- **WHAT THE TASK REQUIRES**
Lay out every line of the records below as a JSON list of strings, one string per line, skipping blank lines. Leave the picture markers out.

(Coordinate data in absolute pixels)
*** Block opens ***
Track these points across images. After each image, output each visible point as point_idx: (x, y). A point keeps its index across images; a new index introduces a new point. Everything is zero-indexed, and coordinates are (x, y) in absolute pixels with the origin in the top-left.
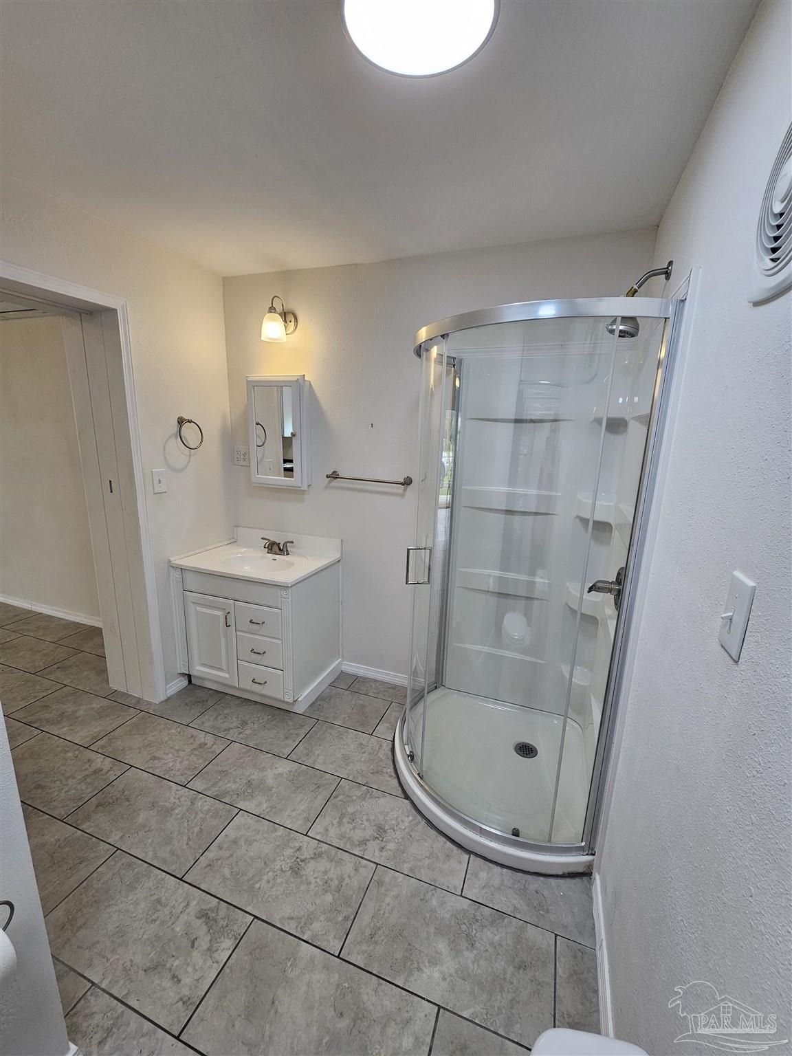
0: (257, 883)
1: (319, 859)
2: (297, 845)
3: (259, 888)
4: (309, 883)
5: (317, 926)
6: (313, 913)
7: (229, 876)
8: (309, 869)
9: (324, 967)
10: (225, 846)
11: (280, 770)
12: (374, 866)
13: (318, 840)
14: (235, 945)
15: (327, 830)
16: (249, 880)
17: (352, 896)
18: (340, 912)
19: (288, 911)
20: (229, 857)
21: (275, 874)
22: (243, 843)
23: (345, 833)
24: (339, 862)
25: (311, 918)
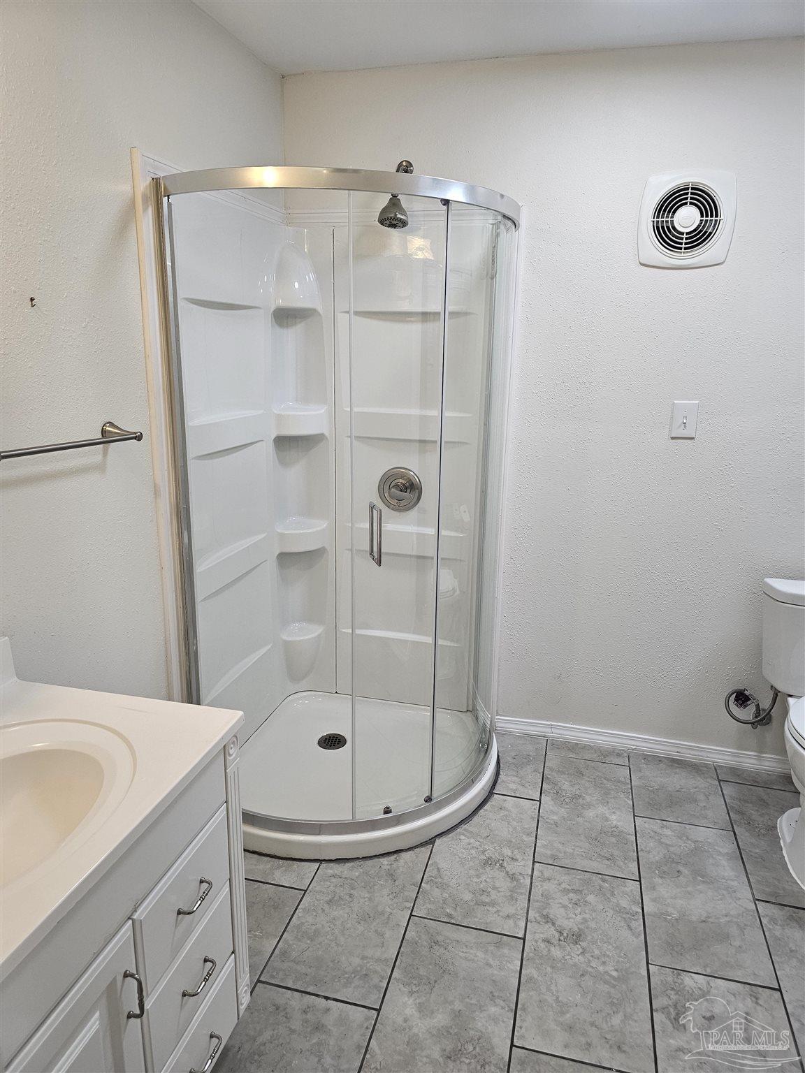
0: (611, 976)
1: (551, 916)
2: (542, 945)
3: (617, 970)
4: (585, 920)
5: (624, 903)
6: (613, 909)
7: (621, 1013)
8: (570, 922)
9: (654, 890)
10: (583, 1040)
11: (410, 1010)
12: (537, 865)
13: (526, 924)
14: (685, 973)
15: (508, 916)
16: (614, 986)
17: (580, 879)
18: (600, 886)
19: (625, 933)
20: (596, 1027)
21: (591, 959)
22: (568, 1015)
23: (505, 896)
24: (546, 896)
25: (619, 910)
*** Block closes ***
- **RESULT OF THIS EXERCISE**
[
  "Track these points across images. After each image, output each visible point as point_idx: (x, y). A point keeps its index across images; a new index introduces a new point. Everything is zero-indexed, and coordinates are (x, y) in absolute pixels with the origin in the top-left.",
  "0: (257, 883)",
  "1: (319, 859)",
  "2: (297, 845)",
  "3: (259, 888)",
  "4: (309, 883)",
  "5: (317, 926)",
  "6: (313, 913)",
  "7: (229, 876)",
  "8: (309, 869)",
  "9: (324, 967)",
  "10: (225, 846)",
  "11: (280, 770)",
  "12: (374, 866)",
  "13: (318, 840)",
  "14: (235, 945)",
  "15: (327, 830)",
  "16: (249, 880)",
  "17: (352, 896)",
  "18: (340, 912)",
  "19: (288, 911)",
  "20: (229, 857)",
  "21: (275, 874)",
  "22: (243, 843)",
  "23: (345, 833)",
  "24: (339, 862)",
  "25: (311, 918)",
  "0: (611, 976)",
  "1: (551, 916)",
  "2: (542, 945)",
  "3: (617, 970)",
  "4: (585, 920)",
  "5: (624, 903)",
  "6: (613, 909)",
  "7: (621, 1013)",
  "8: (570, 922)",
  "9: (654, 890)",
  "10: (583, 1040)",
  "11: (410, 1010)",
  "12: (537, 865)",
  "13: (526, 924)",
  "14: (685, 973)",
  "15: (508, 916)",
  "16: (614, 986)",
  "17: (580, 879)",
  "18: (600, 886)",
  "19: (625, 933)",
  "20: (596, 1027)",
  "21: (591, 959)",
  "22: (568, 1015)",
  "23: (505, 896)",
  "24: (546, 896)",
  "25: (619, 910)"
]